WHAT IS EXPECTED
From the first line to the last, transcribe the data exactly.

Records from a collection:

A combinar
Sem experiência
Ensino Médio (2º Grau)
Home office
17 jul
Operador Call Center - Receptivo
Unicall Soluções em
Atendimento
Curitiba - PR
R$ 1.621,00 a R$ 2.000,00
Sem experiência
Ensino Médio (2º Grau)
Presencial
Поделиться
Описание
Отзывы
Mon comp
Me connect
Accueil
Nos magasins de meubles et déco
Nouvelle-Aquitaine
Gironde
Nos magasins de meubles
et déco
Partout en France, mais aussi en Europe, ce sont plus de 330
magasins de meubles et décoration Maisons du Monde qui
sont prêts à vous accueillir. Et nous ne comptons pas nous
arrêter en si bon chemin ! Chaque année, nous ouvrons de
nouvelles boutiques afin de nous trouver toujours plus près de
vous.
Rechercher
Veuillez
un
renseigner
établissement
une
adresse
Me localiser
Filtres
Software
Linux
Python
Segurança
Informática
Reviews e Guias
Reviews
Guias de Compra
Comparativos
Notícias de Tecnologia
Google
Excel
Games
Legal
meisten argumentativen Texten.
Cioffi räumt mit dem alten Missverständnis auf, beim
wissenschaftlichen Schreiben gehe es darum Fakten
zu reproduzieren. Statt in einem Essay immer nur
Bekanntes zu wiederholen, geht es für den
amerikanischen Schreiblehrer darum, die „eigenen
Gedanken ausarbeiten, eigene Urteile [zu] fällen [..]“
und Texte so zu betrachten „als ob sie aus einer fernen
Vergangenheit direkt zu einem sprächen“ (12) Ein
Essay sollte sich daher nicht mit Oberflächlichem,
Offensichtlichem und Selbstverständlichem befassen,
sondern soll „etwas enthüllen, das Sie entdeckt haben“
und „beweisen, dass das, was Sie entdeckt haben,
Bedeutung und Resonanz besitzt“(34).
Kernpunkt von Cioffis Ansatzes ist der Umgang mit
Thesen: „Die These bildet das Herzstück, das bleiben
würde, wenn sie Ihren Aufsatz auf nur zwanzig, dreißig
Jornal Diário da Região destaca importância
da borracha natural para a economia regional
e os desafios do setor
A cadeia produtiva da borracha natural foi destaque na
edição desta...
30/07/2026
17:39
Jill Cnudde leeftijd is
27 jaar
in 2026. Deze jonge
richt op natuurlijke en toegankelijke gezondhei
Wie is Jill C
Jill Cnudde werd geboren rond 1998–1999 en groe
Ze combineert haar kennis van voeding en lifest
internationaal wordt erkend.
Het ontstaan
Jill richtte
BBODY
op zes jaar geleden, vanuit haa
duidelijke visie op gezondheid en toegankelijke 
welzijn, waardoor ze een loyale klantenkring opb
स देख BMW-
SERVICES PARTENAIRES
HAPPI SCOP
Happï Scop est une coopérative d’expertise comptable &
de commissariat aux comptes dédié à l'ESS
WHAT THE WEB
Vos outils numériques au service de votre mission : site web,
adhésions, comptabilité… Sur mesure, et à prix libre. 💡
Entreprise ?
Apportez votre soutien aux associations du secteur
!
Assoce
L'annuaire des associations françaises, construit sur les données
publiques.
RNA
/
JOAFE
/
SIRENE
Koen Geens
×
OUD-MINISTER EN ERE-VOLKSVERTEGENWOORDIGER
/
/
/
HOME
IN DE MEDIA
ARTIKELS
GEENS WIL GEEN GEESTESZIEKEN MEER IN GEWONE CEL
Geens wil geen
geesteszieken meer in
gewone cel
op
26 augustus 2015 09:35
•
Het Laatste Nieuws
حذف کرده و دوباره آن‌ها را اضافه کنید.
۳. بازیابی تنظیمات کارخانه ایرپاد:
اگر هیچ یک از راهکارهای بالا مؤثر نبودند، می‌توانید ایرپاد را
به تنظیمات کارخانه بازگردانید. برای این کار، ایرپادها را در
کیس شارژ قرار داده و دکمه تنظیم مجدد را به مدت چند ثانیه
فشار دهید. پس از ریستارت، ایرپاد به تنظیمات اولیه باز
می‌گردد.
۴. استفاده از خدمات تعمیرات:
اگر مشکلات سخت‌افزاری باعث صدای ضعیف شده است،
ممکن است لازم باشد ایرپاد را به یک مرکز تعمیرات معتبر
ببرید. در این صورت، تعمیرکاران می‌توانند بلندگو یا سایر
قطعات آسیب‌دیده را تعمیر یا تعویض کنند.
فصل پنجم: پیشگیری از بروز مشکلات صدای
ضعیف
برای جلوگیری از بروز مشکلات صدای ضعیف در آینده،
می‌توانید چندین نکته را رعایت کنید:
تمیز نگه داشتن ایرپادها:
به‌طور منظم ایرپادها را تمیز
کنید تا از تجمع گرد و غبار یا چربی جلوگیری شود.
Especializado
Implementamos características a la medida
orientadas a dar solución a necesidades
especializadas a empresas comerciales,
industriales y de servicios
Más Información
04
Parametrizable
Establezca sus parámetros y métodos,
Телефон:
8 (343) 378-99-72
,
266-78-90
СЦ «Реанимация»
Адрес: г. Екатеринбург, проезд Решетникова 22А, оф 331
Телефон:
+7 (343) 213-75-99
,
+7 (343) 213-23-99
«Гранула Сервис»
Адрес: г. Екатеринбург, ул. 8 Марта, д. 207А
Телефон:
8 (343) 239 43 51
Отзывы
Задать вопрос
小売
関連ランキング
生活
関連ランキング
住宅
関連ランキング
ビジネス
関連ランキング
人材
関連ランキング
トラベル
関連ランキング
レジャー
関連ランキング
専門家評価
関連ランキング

SOLUTION TO THIS TASK
A combinar
Sem experiência
Ensino Médio (2º Grau)
Home office
17 jul
Operador Call Center - Receptivo
Unicall Soluções em
Atendimento
Curitiba - PR
R$ 1.621,00 a R$ 2.000,00
Sem experiência
Ensino Médio (2º Grau)
Presencial
Поделиться
Описание
Отзывы
Mon comp
Me connect
Accueil
Nos magasins de meubles et déco
Nouvelle-Aquitaine
Gironde
Nos magasins de meubles
et déco
Partout en France, mais aussi en Europe, ce sont plus de 330
magasins de meubles et décoration Maisons du Monde qui
sont prêts à vous accueillir. Et nous ne comptons pas nous
arrêter en si bon chemin ! Chaque année, nous ouvrons de
nouvelles boutiques afin de nous trouver toujours plus près de
vous.
Rechercher
Veuillez
un
renseigner
établissement
une
adresse
Me localiser
Filtres
Software
Linux
Python
Segurança
Informática
Reviews e Guias
Reviews
Guias de Compra
Comparativos
Notícias de Tecnologia
Google
Excel
Games
Legal
meisten argumentativen Texten.
Cioffi räumt mit dem alten Missverständnis auf, beim
wissenschaftlichen Schreiben gehe es darum Fakten
zu reproduzieren. Statt in einem Essay immer nur
Bekanntes zu wiederholen, geht es für den
amerikanischen Schreiblehrer darum, die „eigenen
Gedanken ausarbeiten, eigene Urteile [zu] fällen [..]“
und Texte so zu betrachten „als ob sie aus einer fernen
Vergangenheit direkt zu einem sprächen“ (12) Ein
Essay sollte sich daher nicht mit Oberflächlichem,
Offensichtlichem und Selbstverständlichem befassen,
sondern soll „etwas enthüllen, das Sie entdeckt haben“
und „beweisen, dass das, was Sie entdeckt haben,
Bedeutung und Resonanz besitzt“(34).
Kernpunkt von Cioffis Ansatzes ist der Umgang mit
Thesen: „Die These bildet das Herzstück, das bleiben
würde, wenn sie Ihren Aufsatz auf nur zwanzig, dreißig
Jornal Diário da Região destaca importância
da borracha natural para a economia regional
e os desafios do setor
A cadeia produtiva da borracha natural foi destaque na
edição desta...
30/07/2026
17:39
Jill Cnudde leeftijd is
27 jaar
in 2026. Deze jonge
richt op natuurlijke en toegankelijke gezondhei
Wie is Jill C
Jill Cnudde werd geboren rond 1998–1999 en groe
Ze combineert haar kennis van voeding en lifest
internationaal wordt erkend.
Het ontstaan
Jill richtte
BBODY
op zes jaar geleden, vanuit haa
duidelijke visie op gezondheid en toegankelijke 
welzijn, waardoor ze een loyale klantenkring opb
स देख BMW-
SERVICES PARTENAIRES
HAPPI SCOP
Happï Scop est une coopérative d’expertise comptable &
de commissariat aux comptes dédié à l'ESS
WHAT THE WEB
Vos outils numériques au service de votre mission : site web,
adhésions, comptabilité… Sur mesure, et à prix libre. 💡
Entreprise ?
Apportez votre soutien aux associations du secteur
!
Assoce
L'annuaire des associations françaises, construit sur les données
publiques.
RNA
/
JOAFE
/
SIRENE
Koen Geens
×
OUD-MINISTER EN ERE-VOLKSVERTEGENWOORDIGER
/
/
/
HOME
IN DE MEDIA
ARTIKELS
GEENS WIL GEEN GEESTESZIEKEN MEER IN GEWONE CEL
Geens wil geen
geesteszieken meer in
gewone cel
op
26 augustus 2015 09:35
•
Het Laatste Nieuws
حذف کرده و دوباره آن‌ها را اضافه کنید.
۳. بازیابی تنظیمات کارخانه ایرپاد:
اگر هیچ یک از راهکارهای بالا مؤثر نبودند، می‌توانید ایرپاد را
به تنظیمات کارخانه بازگردانید. برای این کار، ایرپادها را در
کیس شارژ قرار داده و دکمه تنظیم مجدد را به مدت چند ثانیه
فشار دهید. پس از ریستارت، ایرپاد به تنظیمات اولیه باز
می‌گردد.
۴. استفاده از خدمات تعمیرات:
اگر مشکلات سخت‌افزاری باعث صدای ضعیف شده است،
ممکن است لازم باشد ایرپاد را به یک مرکز تعمیرات معتبر
ببرید. در این صورت، تعمیرکاران می‌توانند بلندگو یا سایر
قطعات آسیب‌دیده را تعمیر یا تعویض کنند.
فصل پنجم: پیشگیری از بروز مشکلات صدای
ضعیف
برای جلوگیری از بروز مشکلات صدای ضعیف در آینده،
می‌توانید چندین نکته را رعایت کنید:
تمیز نگه داشتن ایرپادها:
به‌طور منظم ایرپادها را تمیز
کنید تا از تجمع گرد و غبار یا چربی جلوگیری شود.
Especializado
Implementamos características a la medida
orientadas a dar solución a necesidades
especializadas a empresas comerciales,
industriales y de servicios
Más Información
04
Parametrizable
Establezca sus parámetros y métodos,
Телефон:
8 (343) 378-99-72
,
266-78-90
СЦ «Реанимация»
Адрес: г. Екатеринбург, проезд Решетникова 22А, оф 331
Телефон:
+7 (343) 213-75-99
,
+7 (343) 213-23-99
«Гранула Сервис»
Адрес: г. Екатеринбург, ул. 8 Марта, д. 207А
Телефон:
8 (343) 239 43 51
Отзывы
Задать вопрос
小売
関連ランキング
生活
関連ランキング
住宅
関連ランキング
ビジネス
関連ランキング
人材
関連ランキング
トラベル
関連ランキング
レジャー
関連ランキング
専門家評価
関連ランキング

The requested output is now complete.